Although he is told not to be too hard on himself, McCombs says, “I feel like a murderer, which isn’t to say that I blame anyone else, or think anyone else is a murderer. It’s just the way I feel and all the rationalizations in the world haven’t changed this.”
Indeed, years later, “I still grieve for little Thomas. It is an ocean of grief.”
There is one other dimension that even pro-lifers may often overlook. An unborn child has a mother and a father, grandparents, siblings, cousins, aunts, and uncles. He or she is part of an interconnected web of relationships.
I shall never forget a talk I heard years ago at a National Right to Life Convention delivered by a psychologist.

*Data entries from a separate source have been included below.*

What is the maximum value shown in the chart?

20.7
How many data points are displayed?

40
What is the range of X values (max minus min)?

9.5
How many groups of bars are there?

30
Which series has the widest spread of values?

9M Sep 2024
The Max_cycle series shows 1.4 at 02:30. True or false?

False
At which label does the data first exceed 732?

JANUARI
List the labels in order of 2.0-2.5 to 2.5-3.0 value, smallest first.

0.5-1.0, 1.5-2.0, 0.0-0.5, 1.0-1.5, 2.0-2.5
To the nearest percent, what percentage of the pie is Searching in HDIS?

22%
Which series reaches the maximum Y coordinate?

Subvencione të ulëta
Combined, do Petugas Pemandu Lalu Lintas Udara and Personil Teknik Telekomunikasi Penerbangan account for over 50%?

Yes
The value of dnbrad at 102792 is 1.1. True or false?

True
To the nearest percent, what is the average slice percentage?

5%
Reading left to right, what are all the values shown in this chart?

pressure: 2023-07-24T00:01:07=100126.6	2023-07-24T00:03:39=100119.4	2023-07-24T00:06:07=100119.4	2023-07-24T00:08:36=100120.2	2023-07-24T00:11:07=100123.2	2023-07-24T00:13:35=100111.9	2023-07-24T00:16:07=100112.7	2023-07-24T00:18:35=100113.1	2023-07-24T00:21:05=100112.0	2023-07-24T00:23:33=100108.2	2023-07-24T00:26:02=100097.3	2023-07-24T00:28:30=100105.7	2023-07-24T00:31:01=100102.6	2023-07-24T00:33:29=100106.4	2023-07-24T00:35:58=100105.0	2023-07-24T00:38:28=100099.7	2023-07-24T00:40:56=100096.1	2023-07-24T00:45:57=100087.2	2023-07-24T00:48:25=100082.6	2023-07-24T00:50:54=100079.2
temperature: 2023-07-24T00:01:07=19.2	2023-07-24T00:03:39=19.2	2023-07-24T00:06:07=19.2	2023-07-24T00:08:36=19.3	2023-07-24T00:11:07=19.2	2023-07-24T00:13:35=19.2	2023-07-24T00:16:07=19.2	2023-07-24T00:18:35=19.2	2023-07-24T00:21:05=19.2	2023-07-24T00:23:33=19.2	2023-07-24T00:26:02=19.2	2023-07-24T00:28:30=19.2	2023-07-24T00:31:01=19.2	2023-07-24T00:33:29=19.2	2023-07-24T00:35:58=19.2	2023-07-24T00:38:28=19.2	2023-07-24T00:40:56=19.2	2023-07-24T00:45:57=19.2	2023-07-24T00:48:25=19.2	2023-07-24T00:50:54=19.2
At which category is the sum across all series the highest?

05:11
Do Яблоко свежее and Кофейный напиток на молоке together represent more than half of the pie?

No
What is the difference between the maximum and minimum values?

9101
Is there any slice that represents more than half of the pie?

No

He spoke movingly of a child who had overheard his mother on the phone talking about the child–his unborn brother–whom she had aborted.
The emotional devastation was overwhelming. But since his mother had no clue her son knew of his sibling’s death, she could not figure out for the longest time why the child was suddenly skittish, distant, and emotionally detached.
There are countless reasons why abortion rips our heart, shreds our souls, tortures our imaginations. Maybe one of the most important is among the least spoken out loud.
It was captured in the letter to the editor of the Arlington Catholic Herald. “If you’re bigger and stronger than someone else, you have a duty to protect that someone else if he’s in danger, and care for him if he can’t take care of himself.”
And when we don’t–when we put our consciences on automatic pilot, when we trick ourselves into believing the more helpless someone is the freer we are to be brutally unjust–the knowledge that we have failed the ultimate test can be very difficult to live with.
Let us forgive freely those who have made this ghastly mistake and work even harder to protect every little one from the ultimate child abuse.
For after all, perhaps, there but for the grace of God, go I.